Blu-ray players start at about $500 now. Erickson says that, by the holiday season, Profile 1.1 players will become the standard at prices that might drop below $250 and even closer to $200. The BD-Live players will cost up to $200 more. Lower prices won't necessarily increase consumer interest, though.

"DVD is in its own natural state of decline," says Erickson. "It will be a little hard for a high-definition format to penetrate a market that's already saturated."

The Blu-ray blues

Panasonic's $500 DMP-BD30, the first Profile 1.1 player when it was released last fall, has the best-available Blu-ray technology. But much of it means nothing to the average consumer.

It's a safe bet, for example, that there are more adult males in the United States with newly shaped Anton Chigurh hairdos than there are Blu-ray movies with Profile 1.1 features.

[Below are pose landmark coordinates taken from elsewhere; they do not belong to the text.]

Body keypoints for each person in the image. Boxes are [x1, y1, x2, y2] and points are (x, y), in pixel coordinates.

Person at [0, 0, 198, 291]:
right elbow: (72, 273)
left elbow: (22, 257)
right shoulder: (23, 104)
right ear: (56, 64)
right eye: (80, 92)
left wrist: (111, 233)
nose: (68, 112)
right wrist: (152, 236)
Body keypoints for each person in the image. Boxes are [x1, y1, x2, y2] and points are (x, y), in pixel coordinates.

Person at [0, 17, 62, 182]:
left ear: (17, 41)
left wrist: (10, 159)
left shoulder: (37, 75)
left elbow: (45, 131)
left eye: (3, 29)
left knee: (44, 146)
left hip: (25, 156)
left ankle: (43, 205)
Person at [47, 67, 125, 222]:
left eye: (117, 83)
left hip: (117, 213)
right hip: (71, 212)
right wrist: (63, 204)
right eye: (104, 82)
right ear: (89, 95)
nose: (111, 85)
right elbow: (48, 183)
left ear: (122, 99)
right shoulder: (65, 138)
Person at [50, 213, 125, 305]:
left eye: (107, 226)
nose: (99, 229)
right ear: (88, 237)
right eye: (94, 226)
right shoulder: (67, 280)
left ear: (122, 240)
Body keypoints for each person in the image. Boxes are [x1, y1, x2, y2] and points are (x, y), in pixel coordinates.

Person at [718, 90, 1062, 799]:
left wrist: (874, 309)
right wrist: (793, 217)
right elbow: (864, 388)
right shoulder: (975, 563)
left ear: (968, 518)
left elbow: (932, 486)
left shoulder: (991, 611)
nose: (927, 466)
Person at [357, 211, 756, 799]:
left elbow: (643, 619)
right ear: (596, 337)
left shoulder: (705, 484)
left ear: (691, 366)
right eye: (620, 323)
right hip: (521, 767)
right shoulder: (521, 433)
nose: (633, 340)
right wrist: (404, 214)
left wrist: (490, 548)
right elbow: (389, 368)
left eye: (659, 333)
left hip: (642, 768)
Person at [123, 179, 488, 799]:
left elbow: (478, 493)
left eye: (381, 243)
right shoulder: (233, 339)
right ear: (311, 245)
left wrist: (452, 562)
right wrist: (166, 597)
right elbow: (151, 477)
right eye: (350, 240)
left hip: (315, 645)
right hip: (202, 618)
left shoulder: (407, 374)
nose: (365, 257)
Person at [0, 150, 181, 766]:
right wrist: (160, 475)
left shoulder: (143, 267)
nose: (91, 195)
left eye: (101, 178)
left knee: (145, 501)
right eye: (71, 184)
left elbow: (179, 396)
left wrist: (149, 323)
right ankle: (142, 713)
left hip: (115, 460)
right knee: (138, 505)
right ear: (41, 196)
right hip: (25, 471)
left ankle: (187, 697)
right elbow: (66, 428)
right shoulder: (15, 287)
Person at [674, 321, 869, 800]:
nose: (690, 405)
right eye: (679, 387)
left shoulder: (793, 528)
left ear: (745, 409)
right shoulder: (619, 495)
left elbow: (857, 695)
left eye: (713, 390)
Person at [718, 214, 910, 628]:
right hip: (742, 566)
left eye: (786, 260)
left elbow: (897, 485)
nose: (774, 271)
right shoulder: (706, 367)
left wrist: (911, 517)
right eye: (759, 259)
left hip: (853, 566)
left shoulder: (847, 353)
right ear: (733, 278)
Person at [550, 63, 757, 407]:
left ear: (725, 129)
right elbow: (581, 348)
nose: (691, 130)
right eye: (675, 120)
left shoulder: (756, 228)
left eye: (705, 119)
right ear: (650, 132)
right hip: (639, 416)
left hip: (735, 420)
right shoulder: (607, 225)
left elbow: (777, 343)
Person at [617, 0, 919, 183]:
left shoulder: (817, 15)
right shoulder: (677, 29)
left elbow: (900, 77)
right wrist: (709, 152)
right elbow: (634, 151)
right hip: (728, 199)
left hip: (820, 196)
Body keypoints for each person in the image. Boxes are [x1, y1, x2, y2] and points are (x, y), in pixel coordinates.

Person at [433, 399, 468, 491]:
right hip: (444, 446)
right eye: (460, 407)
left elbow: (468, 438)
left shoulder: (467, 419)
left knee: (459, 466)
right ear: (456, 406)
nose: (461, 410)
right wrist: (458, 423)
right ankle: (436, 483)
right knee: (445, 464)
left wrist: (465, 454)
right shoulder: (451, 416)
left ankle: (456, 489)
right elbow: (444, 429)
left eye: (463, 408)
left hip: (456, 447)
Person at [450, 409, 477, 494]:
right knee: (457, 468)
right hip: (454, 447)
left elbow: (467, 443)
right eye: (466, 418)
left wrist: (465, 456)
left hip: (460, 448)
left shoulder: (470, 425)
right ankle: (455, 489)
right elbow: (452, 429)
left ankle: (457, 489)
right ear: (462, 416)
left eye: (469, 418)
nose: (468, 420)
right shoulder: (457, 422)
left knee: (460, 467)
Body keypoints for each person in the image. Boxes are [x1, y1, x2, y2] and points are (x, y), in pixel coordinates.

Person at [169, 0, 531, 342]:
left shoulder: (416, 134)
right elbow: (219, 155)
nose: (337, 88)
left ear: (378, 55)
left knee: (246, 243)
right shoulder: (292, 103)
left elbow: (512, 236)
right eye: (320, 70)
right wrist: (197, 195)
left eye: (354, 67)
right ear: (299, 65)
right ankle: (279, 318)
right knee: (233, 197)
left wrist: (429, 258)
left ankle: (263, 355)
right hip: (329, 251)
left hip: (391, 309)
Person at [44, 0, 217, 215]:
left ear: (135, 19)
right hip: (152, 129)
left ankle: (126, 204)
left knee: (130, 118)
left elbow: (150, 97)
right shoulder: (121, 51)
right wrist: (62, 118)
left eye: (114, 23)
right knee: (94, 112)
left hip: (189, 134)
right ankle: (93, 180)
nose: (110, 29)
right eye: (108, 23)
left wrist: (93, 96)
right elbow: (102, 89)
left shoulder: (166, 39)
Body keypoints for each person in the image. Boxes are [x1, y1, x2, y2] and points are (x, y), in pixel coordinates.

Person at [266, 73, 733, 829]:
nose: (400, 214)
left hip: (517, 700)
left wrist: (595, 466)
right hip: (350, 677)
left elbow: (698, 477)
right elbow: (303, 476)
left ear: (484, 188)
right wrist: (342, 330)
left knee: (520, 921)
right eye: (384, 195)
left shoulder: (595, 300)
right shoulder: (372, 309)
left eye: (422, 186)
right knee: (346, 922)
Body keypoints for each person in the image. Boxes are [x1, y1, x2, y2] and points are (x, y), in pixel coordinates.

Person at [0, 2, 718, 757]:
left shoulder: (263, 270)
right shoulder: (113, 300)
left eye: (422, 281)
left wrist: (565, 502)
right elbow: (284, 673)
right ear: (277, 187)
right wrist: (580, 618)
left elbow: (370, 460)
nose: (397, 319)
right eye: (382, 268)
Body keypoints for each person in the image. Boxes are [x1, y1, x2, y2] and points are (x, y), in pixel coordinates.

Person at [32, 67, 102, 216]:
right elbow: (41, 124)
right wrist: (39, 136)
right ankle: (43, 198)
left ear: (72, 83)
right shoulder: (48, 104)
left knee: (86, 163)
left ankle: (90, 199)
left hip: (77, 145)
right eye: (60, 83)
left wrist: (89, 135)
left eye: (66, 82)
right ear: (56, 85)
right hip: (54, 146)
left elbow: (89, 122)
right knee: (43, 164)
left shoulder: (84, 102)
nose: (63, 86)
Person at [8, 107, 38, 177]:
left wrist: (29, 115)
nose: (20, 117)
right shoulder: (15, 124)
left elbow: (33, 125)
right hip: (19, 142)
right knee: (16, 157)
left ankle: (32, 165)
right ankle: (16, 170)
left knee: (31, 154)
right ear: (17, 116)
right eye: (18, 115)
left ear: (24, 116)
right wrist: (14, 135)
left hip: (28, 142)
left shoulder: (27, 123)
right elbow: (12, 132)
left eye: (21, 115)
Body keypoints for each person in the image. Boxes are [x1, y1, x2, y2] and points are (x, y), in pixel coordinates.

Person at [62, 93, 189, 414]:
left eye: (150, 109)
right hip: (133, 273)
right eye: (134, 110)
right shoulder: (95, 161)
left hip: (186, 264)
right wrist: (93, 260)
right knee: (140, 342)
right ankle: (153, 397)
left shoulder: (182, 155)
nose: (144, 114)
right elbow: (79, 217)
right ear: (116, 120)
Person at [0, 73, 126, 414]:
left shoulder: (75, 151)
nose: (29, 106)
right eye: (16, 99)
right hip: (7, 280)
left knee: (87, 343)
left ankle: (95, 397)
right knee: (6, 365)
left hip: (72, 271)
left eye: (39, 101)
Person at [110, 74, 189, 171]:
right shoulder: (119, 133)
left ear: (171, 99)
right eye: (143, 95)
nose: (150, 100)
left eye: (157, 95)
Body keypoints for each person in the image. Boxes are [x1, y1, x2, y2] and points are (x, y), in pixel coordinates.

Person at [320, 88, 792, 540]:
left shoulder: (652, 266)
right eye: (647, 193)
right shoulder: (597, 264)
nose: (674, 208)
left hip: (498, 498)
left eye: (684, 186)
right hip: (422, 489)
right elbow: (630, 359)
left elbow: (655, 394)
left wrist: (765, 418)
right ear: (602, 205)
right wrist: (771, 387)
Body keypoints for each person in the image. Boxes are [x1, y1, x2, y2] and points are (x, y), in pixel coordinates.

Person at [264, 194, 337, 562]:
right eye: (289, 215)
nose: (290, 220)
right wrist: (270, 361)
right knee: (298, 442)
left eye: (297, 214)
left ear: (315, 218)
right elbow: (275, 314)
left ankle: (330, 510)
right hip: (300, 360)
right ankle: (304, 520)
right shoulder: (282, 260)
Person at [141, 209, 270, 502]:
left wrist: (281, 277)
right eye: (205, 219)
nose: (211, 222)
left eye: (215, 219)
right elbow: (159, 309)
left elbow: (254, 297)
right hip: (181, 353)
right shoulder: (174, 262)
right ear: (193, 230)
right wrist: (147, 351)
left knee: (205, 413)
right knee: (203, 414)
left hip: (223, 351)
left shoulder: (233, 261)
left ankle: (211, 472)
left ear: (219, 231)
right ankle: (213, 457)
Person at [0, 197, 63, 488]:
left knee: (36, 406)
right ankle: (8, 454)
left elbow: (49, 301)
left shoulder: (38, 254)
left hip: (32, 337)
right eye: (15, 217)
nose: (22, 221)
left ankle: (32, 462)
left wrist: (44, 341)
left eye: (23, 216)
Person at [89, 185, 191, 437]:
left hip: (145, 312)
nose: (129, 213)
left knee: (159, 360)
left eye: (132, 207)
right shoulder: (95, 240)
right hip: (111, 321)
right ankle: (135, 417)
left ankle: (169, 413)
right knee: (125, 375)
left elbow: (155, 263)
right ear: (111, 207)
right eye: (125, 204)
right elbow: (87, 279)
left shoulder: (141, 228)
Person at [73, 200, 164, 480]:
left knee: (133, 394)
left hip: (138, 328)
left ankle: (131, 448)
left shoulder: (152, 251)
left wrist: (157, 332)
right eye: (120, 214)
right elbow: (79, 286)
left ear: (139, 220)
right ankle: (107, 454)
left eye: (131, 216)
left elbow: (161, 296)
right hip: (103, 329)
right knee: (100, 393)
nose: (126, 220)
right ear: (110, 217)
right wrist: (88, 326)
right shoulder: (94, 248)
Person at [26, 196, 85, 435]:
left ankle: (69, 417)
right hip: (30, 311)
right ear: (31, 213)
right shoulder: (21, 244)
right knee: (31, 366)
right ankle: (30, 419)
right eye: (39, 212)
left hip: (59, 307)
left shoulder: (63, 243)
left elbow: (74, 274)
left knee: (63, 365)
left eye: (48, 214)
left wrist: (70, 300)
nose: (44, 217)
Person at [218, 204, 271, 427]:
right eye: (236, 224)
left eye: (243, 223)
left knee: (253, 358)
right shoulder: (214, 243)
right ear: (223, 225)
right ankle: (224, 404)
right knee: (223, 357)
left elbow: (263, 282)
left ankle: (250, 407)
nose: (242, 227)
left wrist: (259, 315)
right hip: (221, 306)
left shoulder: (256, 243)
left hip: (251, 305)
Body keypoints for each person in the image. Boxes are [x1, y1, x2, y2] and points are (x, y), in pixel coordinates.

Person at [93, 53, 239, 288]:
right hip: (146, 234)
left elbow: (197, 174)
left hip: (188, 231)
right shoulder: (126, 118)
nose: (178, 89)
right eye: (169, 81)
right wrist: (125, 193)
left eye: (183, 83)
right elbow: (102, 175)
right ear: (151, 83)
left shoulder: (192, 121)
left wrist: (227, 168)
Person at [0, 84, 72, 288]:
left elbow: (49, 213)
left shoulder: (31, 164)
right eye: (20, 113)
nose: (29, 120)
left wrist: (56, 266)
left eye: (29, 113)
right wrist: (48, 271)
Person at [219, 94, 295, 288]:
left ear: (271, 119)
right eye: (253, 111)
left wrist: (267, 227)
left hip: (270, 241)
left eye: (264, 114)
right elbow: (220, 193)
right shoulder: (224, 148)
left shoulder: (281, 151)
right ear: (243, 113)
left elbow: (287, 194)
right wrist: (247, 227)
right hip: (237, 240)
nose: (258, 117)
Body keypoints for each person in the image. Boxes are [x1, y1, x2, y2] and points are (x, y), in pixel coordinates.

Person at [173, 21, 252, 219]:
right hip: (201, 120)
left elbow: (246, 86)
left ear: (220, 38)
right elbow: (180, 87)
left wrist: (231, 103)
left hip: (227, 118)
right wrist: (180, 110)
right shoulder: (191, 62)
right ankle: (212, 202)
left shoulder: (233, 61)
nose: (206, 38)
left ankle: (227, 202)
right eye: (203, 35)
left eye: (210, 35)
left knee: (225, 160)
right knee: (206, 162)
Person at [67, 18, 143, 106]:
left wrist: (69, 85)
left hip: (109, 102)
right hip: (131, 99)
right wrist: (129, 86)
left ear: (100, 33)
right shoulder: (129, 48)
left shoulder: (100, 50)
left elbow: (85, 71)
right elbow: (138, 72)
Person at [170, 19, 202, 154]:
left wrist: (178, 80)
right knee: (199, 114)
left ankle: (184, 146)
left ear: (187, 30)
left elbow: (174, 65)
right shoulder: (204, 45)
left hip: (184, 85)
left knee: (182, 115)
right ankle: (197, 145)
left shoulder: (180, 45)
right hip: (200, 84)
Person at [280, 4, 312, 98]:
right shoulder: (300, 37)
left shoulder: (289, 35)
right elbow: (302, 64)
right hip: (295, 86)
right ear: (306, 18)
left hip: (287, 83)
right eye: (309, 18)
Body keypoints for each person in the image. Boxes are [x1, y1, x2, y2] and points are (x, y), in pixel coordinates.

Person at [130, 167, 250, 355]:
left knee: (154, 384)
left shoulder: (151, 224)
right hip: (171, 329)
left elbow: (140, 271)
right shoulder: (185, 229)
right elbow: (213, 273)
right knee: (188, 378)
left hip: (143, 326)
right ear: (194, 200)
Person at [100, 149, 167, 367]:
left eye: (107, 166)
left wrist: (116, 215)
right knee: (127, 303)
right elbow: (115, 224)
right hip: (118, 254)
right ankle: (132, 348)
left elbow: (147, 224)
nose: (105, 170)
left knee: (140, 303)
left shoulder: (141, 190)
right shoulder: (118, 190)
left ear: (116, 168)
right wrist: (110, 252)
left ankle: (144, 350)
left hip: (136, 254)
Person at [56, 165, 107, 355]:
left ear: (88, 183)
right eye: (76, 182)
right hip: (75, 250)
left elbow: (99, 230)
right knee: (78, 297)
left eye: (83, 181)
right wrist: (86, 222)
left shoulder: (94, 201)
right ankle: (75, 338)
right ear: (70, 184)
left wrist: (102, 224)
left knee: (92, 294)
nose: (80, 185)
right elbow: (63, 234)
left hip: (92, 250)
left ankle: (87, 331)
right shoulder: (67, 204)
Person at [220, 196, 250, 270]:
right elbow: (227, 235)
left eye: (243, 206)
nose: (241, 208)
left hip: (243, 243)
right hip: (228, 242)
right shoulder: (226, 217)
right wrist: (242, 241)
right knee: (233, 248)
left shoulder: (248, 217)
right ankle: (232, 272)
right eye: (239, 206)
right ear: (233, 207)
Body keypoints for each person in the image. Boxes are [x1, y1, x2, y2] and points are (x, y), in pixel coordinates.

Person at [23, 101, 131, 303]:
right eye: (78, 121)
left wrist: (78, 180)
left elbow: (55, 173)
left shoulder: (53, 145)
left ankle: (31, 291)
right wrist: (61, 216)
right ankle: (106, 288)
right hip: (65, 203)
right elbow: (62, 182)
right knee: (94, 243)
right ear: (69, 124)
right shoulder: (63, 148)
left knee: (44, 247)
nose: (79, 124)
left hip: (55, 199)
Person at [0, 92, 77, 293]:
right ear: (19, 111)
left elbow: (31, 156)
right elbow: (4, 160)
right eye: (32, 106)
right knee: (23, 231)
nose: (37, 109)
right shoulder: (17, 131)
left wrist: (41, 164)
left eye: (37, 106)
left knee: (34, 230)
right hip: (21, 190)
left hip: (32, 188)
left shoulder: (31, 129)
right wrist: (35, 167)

There's "Sunshine" and not much else. (Chigurh wins!)

The DMP-BD30 has the latest video enhancements -- Deep Color and 1080p/24p, which plays a movie in the same 24-frames-per-second format as the original -- but needs a late-model HDTV with the same features.

It has the latest audio, Dolby TrueHD and DTS-HD, but needs one of the latest audio-video receivers to decode the new surround-sound formats.

A standard DVD looks no better on the DMP-BD30 than it does on a good $100 upconverting DVD player. And a $40 (list price) Blu-ray movie sometimes looks no better than a standard DVD. I did a double take after loading a Blu-ray "Mission Impossible III" and seeing grainy images on the 1080p screen.

But done right, like "Planet Earth," the Blu-ray/1080p combo mesmerizes.

It might not be a good year for Blu-ray, but it could be a great year for the PS3. At least you can play "Call of Duty 4: Modern Warfare" before gathering the family for "Planet Earth."

These days, when you can just download TV shows and movies in HD anyway, Blu Ray seems pretty obsolete. So why not skip from DVDs straight to downloading?